Page text
Sam Joseph Dennis Sargeant (born 23 September 1997) is an English professional footballer who plays as a goalkeeper for Leyton Orient.

Early life
Sargeant was born in Greenwich, London.

Career
In November 2015, after featuring on the bench for Leyton Orient, Sargeant joined Redbridge on a work experience loan. Sargeant made his first-team debut, and kept a clean sheet, in Orient's 1–0 win away to Yeovil Town on 7 May 2016. After spending most of the 2016–17 season on Orient's substitutes' bench as back-up to Alex Cisak, Sargeant made his second appearance in the 2–1 defeat at home to Carlisle United on 4 February 2017.

In early January 2018, Sargeant moved to Isthmian League Premier Division club Margate on a 28-day loan. After four appearances, keeping two clean sheets, he was recalled to Orient after Dean Brill picked up an injury in training.

On 9 February, Sargeant signed on loan to Leatherhead until the end of the 2017–18 season. He joined Barnet on loan for the first two months of the 2021–22 National League season, returning to Orient after ten appearances.

Task requirements
Please name the opponent in Sargeant's first-team debut, as given in the footballer biography above.

Provided data
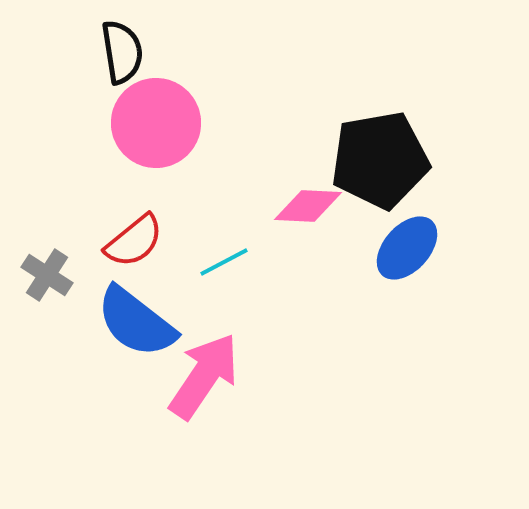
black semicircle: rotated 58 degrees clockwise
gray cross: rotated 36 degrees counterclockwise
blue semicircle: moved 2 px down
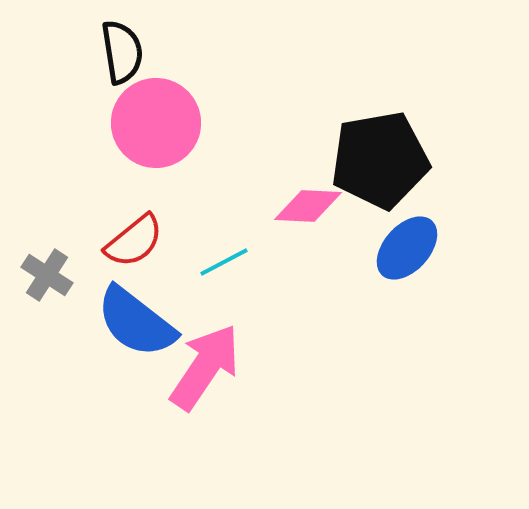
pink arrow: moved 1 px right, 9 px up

Exercise response
Yeovil Town